• **Try it**: Collect each line of the entries that holds the string "dining".

#####

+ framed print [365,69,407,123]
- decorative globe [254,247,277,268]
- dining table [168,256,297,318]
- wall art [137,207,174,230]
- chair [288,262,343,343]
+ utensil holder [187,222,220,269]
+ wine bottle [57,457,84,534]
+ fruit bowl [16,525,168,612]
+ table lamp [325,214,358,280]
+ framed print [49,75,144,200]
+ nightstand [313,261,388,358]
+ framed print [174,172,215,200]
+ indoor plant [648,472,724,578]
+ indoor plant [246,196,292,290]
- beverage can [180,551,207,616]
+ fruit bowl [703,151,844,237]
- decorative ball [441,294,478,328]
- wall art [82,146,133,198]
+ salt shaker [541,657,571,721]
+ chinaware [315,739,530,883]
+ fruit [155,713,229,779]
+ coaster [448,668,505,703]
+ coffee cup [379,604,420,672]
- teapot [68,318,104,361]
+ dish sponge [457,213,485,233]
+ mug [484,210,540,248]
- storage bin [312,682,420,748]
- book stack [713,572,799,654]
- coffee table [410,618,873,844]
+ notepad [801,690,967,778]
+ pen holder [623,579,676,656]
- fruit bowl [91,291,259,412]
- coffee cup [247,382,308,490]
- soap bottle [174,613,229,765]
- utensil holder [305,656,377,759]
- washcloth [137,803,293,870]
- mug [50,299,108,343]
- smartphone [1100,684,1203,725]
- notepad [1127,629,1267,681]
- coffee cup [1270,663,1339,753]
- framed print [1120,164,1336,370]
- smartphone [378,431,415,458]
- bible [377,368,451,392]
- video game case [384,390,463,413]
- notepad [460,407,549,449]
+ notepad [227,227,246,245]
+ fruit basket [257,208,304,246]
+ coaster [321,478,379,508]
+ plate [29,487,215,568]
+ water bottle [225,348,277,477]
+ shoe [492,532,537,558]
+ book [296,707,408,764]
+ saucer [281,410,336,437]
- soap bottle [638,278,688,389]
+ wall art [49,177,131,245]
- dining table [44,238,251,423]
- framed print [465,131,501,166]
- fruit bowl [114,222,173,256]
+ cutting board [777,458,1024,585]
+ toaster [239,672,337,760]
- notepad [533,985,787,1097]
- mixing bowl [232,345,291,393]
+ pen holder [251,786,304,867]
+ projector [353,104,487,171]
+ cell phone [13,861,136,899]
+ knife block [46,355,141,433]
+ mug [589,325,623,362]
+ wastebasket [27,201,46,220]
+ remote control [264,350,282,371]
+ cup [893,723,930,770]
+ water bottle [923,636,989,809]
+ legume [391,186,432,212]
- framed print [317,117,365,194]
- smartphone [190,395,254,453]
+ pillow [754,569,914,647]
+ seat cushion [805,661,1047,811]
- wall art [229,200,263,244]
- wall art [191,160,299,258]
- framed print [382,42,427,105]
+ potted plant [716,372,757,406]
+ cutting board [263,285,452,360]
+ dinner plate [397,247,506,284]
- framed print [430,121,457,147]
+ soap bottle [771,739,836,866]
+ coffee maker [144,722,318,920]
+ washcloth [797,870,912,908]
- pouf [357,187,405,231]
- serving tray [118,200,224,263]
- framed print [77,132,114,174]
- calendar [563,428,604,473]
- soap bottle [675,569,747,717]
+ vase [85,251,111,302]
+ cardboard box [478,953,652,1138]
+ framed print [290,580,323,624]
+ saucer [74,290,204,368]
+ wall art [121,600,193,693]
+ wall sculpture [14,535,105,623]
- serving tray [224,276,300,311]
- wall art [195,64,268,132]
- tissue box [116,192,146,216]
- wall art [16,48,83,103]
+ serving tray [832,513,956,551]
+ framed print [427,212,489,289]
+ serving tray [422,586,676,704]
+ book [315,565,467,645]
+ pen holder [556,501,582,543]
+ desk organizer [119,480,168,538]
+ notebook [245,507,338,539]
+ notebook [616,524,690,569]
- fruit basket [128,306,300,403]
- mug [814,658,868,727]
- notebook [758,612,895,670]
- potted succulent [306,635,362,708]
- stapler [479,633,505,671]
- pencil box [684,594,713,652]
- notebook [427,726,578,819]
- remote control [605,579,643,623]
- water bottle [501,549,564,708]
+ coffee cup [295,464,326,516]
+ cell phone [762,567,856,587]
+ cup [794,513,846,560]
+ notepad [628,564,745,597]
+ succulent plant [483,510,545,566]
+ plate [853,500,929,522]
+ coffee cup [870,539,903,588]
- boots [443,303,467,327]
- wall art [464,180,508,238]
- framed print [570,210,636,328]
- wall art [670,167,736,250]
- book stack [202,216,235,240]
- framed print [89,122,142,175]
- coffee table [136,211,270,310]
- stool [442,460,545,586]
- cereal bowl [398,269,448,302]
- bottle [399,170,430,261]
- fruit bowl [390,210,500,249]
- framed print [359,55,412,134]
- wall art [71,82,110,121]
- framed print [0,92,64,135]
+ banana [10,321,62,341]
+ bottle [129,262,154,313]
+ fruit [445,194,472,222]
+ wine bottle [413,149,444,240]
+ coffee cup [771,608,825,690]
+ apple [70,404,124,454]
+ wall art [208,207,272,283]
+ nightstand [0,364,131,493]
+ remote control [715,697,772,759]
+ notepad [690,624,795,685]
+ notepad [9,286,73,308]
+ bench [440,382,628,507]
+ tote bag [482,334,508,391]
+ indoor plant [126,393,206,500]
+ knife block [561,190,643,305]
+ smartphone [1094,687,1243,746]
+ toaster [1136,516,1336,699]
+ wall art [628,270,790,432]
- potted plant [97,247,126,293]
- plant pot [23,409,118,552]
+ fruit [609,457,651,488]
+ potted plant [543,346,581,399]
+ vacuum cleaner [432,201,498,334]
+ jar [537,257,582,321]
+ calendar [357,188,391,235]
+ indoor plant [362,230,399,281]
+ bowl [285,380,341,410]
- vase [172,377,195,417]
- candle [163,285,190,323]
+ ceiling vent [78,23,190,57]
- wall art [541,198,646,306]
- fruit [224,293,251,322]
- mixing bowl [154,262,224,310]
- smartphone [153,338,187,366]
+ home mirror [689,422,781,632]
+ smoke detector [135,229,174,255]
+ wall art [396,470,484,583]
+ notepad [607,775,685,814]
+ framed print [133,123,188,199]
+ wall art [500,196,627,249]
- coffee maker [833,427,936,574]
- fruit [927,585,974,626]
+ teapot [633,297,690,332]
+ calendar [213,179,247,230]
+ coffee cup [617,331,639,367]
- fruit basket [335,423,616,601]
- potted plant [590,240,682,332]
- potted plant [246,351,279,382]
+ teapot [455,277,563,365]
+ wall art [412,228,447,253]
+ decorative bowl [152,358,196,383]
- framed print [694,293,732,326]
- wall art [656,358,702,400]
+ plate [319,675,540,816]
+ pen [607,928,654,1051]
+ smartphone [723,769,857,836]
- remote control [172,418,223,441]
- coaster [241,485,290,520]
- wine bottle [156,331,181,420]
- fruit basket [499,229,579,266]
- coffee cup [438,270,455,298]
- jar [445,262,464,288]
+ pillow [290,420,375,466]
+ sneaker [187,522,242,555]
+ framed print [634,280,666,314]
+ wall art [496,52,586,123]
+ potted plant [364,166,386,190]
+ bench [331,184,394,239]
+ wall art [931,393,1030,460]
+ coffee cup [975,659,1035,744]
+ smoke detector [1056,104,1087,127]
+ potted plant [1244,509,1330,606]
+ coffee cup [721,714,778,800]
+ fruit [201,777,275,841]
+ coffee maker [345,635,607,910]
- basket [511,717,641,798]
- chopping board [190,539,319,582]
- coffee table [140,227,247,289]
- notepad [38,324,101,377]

#####

• **Solution to this exercise**:
- dining table [168,256,297,318]
- dining table [44,238,251,423]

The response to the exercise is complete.